|
|
Bartc wrote:
<parag_paul@xxxxxxxxxxx> wrote in message
news:f5b46a43-52b2-45e2-8bfe-979c20e33dc7@xxxxxxxxxxxxxxxxxxxxxxxxxxxxxxx
File1.c
int arr[80];
File2.c
extern int *arr;
int main()
{
arr[1] = 100;
return 0;
}
The declarations for the arr variable don't match.
Try extern int arr[80] in File2.c.
(I know arrays and pointers are /supposed/ to be interchangeable. But there
is a subtle difference between: int a[80] and int *a)
Arrays and pointers aren't supposed to be interchangable. They don't
represent the same concept.
An array of 5 ints is a collection of 5 ints in contiguous memory.
A pointer-to-int is an value which represents the location of an int in
memory.
The confusion arises because array accesses are defined in terms of
pointers. This means that in an expression like 'arr[2]', the identifier
'arr' which refers to an array "decays" to a pointer-to-first-member;
then the subscript operator [] is syntactic sugar for '*(arr + 2)', a
pointer arithmetic and dereference operation.
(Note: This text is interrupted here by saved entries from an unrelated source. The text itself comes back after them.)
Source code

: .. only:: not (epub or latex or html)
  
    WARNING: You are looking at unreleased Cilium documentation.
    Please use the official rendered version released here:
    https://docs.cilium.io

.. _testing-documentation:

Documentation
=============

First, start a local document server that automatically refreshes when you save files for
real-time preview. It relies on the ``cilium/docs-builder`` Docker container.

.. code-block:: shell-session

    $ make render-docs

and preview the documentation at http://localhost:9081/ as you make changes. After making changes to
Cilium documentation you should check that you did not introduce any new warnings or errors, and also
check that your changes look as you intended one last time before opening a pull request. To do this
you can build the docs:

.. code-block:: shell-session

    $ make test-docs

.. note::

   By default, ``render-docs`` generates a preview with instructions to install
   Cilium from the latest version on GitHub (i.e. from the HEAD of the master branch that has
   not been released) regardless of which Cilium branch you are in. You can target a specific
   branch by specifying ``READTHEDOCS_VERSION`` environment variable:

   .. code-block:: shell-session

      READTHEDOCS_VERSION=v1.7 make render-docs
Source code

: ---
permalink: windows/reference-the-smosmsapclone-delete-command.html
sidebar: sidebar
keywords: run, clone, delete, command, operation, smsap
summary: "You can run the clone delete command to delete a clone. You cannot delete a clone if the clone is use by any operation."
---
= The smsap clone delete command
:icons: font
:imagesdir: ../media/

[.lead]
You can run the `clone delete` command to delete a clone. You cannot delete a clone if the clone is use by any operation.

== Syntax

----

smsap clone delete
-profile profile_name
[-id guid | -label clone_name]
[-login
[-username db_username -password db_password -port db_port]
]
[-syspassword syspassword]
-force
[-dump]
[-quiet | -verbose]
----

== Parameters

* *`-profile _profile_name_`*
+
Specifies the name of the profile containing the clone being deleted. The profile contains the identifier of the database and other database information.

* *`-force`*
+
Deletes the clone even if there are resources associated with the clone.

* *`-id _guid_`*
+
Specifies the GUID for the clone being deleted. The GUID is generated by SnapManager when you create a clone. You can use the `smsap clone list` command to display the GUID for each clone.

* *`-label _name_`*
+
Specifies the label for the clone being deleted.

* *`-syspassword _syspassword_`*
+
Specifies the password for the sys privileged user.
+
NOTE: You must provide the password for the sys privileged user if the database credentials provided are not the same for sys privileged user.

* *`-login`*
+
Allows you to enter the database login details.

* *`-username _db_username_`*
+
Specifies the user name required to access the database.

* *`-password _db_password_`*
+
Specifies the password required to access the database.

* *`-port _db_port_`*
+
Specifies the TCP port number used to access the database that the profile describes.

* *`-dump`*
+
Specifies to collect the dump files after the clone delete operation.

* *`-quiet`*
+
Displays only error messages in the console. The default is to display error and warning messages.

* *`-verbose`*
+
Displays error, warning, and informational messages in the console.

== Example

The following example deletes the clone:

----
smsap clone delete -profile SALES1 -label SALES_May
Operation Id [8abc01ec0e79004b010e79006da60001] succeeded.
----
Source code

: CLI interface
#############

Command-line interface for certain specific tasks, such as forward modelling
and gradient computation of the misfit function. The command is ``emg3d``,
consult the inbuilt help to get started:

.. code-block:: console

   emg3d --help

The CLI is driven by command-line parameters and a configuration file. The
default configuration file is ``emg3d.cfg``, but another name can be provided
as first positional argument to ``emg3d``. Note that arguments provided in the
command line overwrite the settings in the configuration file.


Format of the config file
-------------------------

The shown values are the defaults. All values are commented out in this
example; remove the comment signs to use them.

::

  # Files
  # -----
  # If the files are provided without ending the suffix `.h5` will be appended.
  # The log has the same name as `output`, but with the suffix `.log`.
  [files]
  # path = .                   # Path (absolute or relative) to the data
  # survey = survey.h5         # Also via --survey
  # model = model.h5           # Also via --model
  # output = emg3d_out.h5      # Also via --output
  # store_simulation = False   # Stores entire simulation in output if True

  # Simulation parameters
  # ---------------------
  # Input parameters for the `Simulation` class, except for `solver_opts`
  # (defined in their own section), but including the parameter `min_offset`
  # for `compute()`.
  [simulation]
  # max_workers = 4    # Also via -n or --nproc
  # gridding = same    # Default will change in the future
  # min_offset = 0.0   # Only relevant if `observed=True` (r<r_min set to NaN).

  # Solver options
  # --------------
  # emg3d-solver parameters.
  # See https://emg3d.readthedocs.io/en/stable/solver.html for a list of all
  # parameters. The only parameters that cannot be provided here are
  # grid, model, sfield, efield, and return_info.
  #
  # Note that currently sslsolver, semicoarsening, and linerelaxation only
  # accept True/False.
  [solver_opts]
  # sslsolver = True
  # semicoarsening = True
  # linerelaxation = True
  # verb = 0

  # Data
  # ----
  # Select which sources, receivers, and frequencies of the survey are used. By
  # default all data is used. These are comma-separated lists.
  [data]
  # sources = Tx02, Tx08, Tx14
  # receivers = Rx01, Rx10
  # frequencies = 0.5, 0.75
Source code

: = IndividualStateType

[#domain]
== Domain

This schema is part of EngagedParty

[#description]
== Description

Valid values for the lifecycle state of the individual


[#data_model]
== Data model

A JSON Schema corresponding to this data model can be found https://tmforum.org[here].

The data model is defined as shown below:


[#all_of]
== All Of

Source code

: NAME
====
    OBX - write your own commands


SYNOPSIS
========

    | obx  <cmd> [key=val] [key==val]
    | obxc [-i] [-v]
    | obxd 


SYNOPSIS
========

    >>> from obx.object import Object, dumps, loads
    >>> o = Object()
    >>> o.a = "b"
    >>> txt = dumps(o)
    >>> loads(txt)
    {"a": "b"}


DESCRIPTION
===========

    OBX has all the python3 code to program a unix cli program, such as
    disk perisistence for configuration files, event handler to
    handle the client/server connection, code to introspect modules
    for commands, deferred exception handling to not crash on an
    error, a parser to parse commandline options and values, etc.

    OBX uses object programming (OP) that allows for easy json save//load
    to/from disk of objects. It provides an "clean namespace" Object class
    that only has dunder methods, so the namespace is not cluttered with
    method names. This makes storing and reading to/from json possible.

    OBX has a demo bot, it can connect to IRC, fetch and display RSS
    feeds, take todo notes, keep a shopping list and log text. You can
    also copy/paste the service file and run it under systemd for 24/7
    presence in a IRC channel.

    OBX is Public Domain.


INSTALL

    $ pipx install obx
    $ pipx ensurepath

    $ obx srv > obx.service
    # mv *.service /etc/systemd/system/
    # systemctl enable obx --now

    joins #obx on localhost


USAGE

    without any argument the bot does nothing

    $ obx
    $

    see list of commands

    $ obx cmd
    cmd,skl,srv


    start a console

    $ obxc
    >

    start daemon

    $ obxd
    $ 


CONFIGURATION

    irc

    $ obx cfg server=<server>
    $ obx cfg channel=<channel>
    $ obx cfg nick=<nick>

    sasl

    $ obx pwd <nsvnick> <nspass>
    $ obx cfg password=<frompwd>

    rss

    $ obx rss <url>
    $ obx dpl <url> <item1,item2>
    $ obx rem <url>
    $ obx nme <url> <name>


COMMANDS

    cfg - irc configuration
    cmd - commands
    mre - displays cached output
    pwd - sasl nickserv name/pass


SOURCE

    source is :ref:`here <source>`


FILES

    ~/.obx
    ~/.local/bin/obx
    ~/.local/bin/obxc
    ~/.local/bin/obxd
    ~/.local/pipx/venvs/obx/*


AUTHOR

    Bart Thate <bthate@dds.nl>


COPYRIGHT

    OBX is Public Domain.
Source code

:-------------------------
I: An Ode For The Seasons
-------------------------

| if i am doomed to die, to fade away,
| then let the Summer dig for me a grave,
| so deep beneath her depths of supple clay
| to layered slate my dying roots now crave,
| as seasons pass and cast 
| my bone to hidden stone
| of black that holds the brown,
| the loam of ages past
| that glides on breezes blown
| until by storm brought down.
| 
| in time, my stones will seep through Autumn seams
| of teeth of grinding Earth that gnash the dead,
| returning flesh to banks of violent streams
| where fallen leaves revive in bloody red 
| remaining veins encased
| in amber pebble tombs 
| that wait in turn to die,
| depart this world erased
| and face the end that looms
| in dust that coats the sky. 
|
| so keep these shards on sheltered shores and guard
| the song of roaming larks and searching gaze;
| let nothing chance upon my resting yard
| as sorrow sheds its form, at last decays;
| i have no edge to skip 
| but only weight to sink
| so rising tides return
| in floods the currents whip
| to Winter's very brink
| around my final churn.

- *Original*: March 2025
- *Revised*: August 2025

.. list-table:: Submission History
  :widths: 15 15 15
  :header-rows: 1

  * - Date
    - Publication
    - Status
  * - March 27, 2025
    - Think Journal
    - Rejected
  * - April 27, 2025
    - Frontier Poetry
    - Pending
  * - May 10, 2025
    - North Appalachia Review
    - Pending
Naturally, in an expression like 'ptr[2]', the rules are the same,
except that 'ptr' is already a pointer value and doesn't need to
"decay". If 'ptr' points to an element at least 3 before the end of an
array, then this is a valid expression.
The FAQ has a very good description of the difference between arrays and
poitners in question 6.2.
Philip
|
|